I take a good look at Jay as he begins to mess about with the smart board. Pushed up onto the tips of his toes as he stretches to reach the top, I take a real good look at all five-feet-four of him as I wonder what could have stunted his growth. And I’m not talking about his height. Just last week, he told me his parents have begun looking for a nice Sikh girl from the old country for him to marry. He was so fucking morose, quite rightly, at the thought of being tied to a stranger for life. I felt genuinely sorry for him. Now I feel sorry for the girl.

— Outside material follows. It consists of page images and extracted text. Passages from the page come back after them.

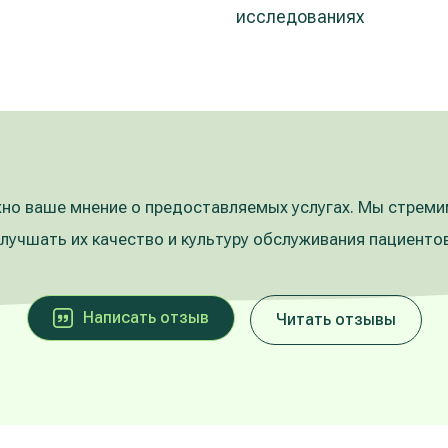
исследованиях
но ваше мнение о предоставляемых услугах. Мы стрем
улучшать их качество и культуру обслуживания пациентов
Написать oтзыв
Читать отзывы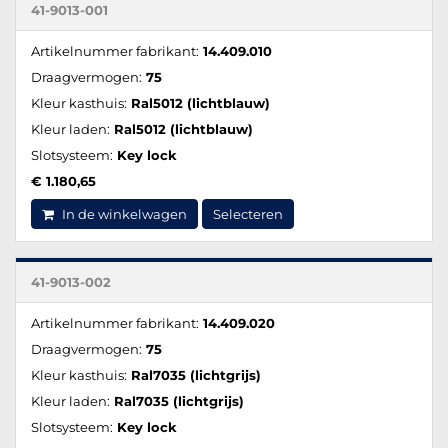
41-9013-001
Artikelnummer fabrikant:
14.409.010
Draagvermogen:
75
Kleur kasthuis:
Ral5012 (lichtblauw)
Kleur laden:
Ral5012 (lichtblauw)
Slotsysteem:
Key lock
€ 1.180,65
In de winkelwagen
Selecteren
41-9013-002
Artikelnummer fabrikant:
14.409.020
Draagvermogen:
75
Kleur kasthuis:
Ral7035 (lichtgrijs)
Kleur laden:
Ral7035 (lichtgrijs)
Slotsysteem:
Key lock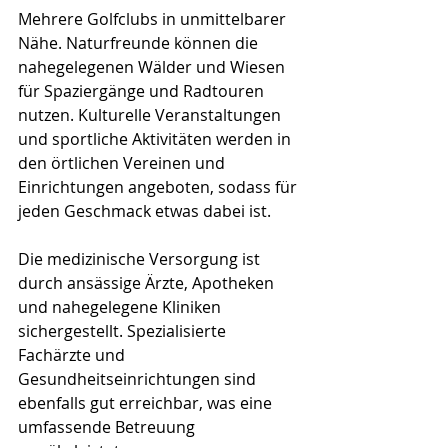
Mehrere Golfclubs in unmittelbarer 
Nähe. Naturfreunde können die 
nahegelegenen Wälder und Wiesen 
für Spaziergänge und Radtouren 
nutzen. Kulturelle Veranstaltungen 
und sportliche Aktivitäten werden in 
den örtlichen Vereinen und 
Einrichtungen angeboten, sodass für 
jeden Geschmack etwas dabei ist.
Die medizinische Versorgung ist 
durch ansässige Ärzte, Apotheken 
und nahegelegene Kliniken 
sichergestellt. Spezialisierte 
Fachärzte und 
Gesundheitseinrichtungen sind 
ebenfalls gut erreichbar, was eine 
umfassende Betreuung 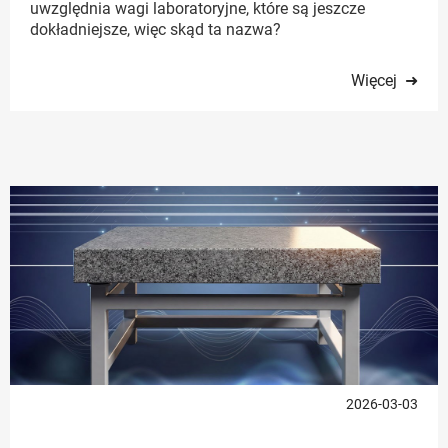
uwzględnia wagi laboratoryjne, które są jeszcze
dokładniejsze, więc skąd ta nazwa?
Więcej ➜
2026-03-03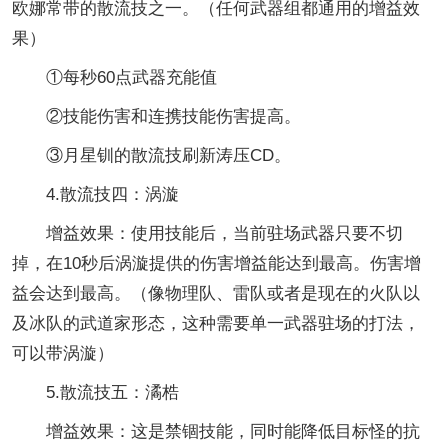
欧娜常带的散流技之一。（任何武器组都通用的增益效
果）
①每秒60点武器充能值
②技能伤害和连携技能伤害提高。
③月星钏的散流技刷新涛压CD。
4.散流技四：涡漩
增益效果：使用技能后，当前驻场武器只要不切
掉，在10秒后涡漩提供的伤害增益能达到最高。伤害增
益会达到最高。（像物理队、雷队或者是现在的火队以
及冰队的武道家形态，这种需要单一武器驻场的打法，
可以带涡漩）
5.散流技五：潏梏
增益效果：这是禁锢技能，同时能降低目标怪的抗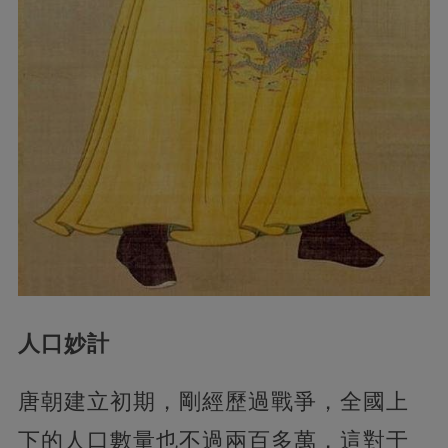
人口妙計
唐朝建立初期，剛經歷過戰爭，全國上
下的人口數量也不過兩百多萬，這對于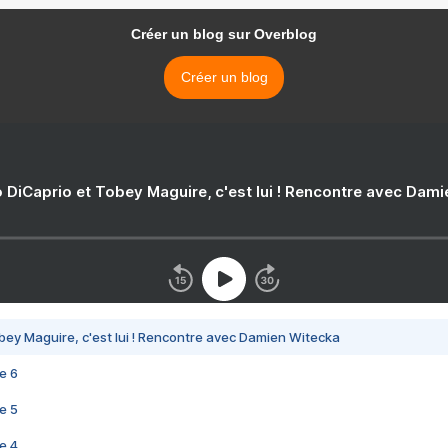
Créer un blog sur Overblog
Créer un blog
 DiCaprio et Tobey Maguire, c'est lui ! Rencontre avec Dam
bey Maguire, c'est lui ! Rencontre avec Damien Witecka
e 6
e 5
e 4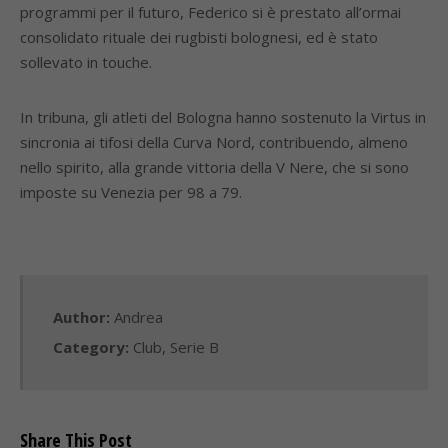
programmi per il futuro, Federico si è prestato all’ormai
consolidato rituale dei rugbisti bolognesi, ed è stato
sollevato in touche.
In tribuna, gli atleti del Bologna hanno sostenuto la Virtus in
sincronia ai tifosi della Curva Nord, contribuendo, almeno
nello spirito, alla grande vittoria della V Nere, che si sono
imposte su Venezia per 98 a 79.
Author:
Andrea
Category:
Club
,
Serie B
Share This Post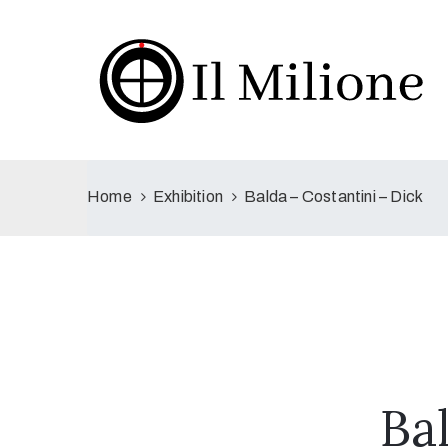
Home
Exhibition
Balda – Costantini – Dick
Ba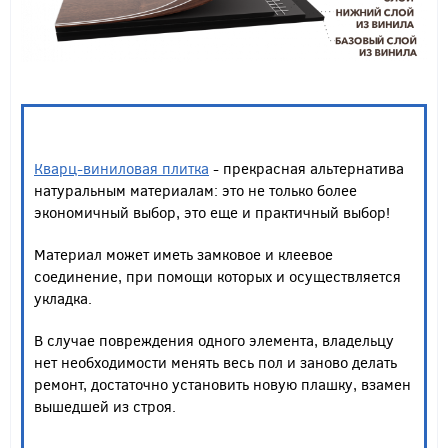
Кварц-виниловая п
литка
- прекрасная альтернатива
натуральным материалам: это не только более
экономичный выбор, это еще и практичный выбор!
Материал может иметь замковое и клеевое
соединение, при помощи которых и осуществляется
укладка.
В случае повреждения одного элемента, владельцу
нет необходимости менять весь пол и заново делать
ремонт, достаточно установить новую плашку, взамен
вышедшей из строя.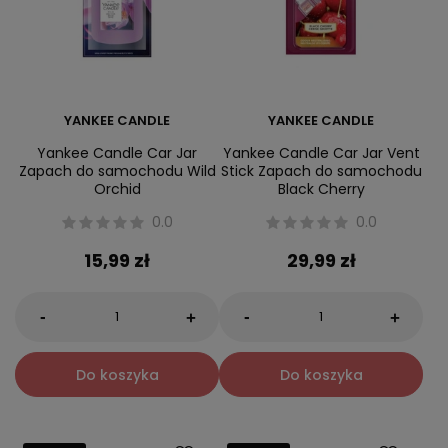
YANKEE CANDLE
YANKEE CANDLE
Yankee Candle Car Jar
Yankee Candle Car Jar Vent
Zapach do samochodu Wild
Stick Zapach do samochodu
Orchid
Black Cherry
0.0
0.0
15,99 zł
29,99 zł
-
-
+
+
Do koszyka
Do koszyka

‘Did it occur to you that it might be sour grapes, Jay? Or that you shouldn’t join in and take part in the mudslinging?’

‘What?’ He turns, tucking in his shirt where it’s pulled loose from the waist of his pants, confusion written all over his face.

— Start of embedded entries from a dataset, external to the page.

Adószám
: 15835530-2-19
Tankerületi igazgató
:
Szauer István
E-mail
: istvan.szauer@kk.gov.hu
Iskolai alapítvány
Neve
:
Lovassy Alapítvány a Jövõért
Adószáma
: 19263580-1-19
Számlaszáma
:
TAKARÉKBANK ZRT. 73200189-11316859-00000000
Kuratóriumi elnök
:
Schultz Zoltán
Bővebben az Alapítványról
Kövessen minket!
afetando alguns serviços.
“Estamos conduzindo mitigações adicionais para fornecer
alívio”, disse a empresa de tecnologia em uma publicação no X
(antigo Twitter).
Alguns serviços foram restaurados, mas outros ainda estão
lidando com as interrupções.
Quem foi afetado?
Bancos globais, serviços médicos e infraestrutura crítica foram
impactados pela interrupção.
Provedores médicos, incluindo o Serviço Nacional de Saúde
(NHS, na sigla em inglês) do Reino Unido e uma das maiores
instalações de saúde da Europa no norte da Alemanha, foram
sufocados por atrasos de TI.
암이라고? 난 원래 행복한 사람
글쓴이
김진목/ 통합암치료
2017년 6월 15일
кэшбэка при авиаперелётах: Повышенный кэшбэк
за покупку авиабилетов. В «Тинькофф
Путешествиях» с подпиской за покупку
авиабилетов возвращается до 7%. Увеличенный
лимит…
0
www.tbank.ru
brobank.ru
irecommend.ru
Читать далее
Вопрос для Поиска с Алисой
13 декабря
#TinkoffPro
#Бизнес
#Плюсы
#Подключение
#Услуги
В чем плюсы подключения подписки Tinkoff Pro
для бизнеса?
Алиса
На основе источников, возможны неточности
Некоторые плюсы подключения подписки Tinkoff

‘It’s an easy out, right? A girl knocks back a bloke’s advances, but it can’t possibly be his fault. Because he’s great—one of the lads. If she’s not interested in his cock, she has to be a lesbian, right?’

‘Erm . . .’

‘But ask any lesbian what she’s got against cock and the only answer you’ll get is that cock is only ever a problem when it’s attached to a man.’

‘Yeah, but—’

‘But nothing, mate. It’s wrong, Jay. Fucking wrong.’

‘But, Arch, that’s not it. Her boss, Haydn, he calls her Hezza the—you know,’ he finishes uncomfortably.

‘You what?’

‘They had a big bust up in a meeting, and he was really pissed off about something. Next thing, he’s calling her names when she’s not around.’

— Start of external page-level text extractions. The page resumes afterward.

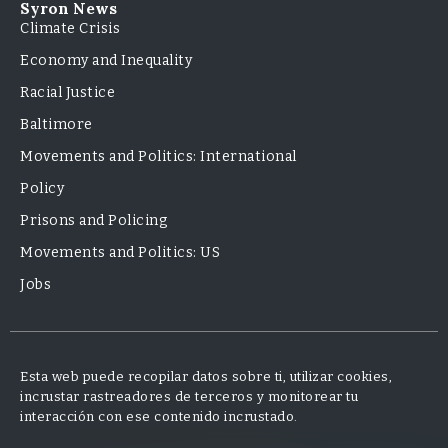
Syron News
Climate Crisis
Economy and Inequality
Racial Justice
Baltimore
Movements and Politics: International
Policy
Prisons and Policing
Movements and Politics: US
Jobs
Esta web puede recopilar datos sobre ti, utilizar cookies,
incrustar rastreadores de terceros y monitorear tu
interacción con ese contenido incrustado.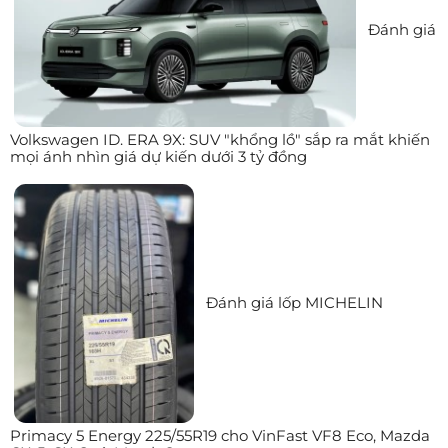
Đánh giá
Volkswagen ID. ERA 9X: SUV "khổng lồ" sắp ra mắt khiến
mọi ánh nhìn giá dự kiến dưới 3 tỷ đồng
Đánh giá lốp MICHELIN
Primacy 5 Energy 225/55R19 cho VinFast VF8 Eco, Mazda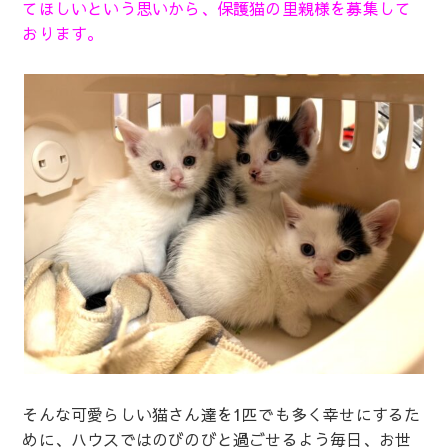
てほしいという思いから、保護猫の里親様を募集して
おります。
そんな可愛らしい猫さん達を1匹でも多く幸せにするた
めに、ハウスではのびのびと過ごせるよう毎日、お世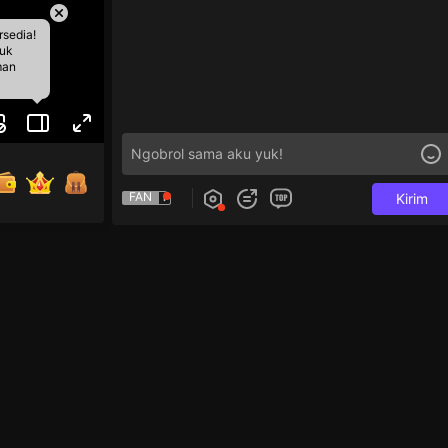
rsedia!
tuk
man
FAN
Kirim
gsung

‘That’s just fucking wrong.’

‘But Arch, I don’t think she’s a lesbian. I called her Hezza because that’s how Emika, her intern, says her name. She’s one of them weebs who thinks she’s Japanese and shit.’

‘She’s from Putney, not Tokyo.’

‘I know. It’s probably just a phase, innit? And she says her name with an accent. You know, Hezza.’ To add to the probably unflattering term, and the fucking awful imitation of a person of Japanese heritage, he presses his hands together and bows.

Is thisWhat the Fuck Day? Did I miss it marked on the calendar?

Because something’s wrong when you have to explain to a Sikh man why it’s not okay to parody an English girl impersonating a Japanese girl in the workplace.

‘I just thought it was cute.’ He shrugs, all affable again. ‘If you want to have a go at someone, have a go at her boss. He was telling everyone he thinks she’s lying about having a boyfriend because she likes girls. It almost broke my heart to hear it, but then I had a think about it and—’

‘Stop. I don’t need to know.’ If lesbians have no interest in straight men, then straight men have no such compunction.

‘I was gonna say he’s a real nasty piece of work. And that I don’t believe it.’

‘It’s fucking nuts.’ She was with girls last night, but they looked like mates, not conquests. ‘You know, this is the worst place I’ve ever known for gossip and intrigues. People must have far too much time on their hands.’

‘I reckon he fancies her.’

‘Seems the obvious answer.’ And he seems like the type.

‘Hey, is the Fact Controller gonna be down for this meeting this afternoon?’

‘Who?’

‘The big boss. Lambeth. ’Cause he looks like the fat geezer off Thomas the Tank Engine, right?’

‘Why?’ I ask, ignoring the rest.

‘’Cause he’ll go straight to Hez, I mean, Heather’s office.’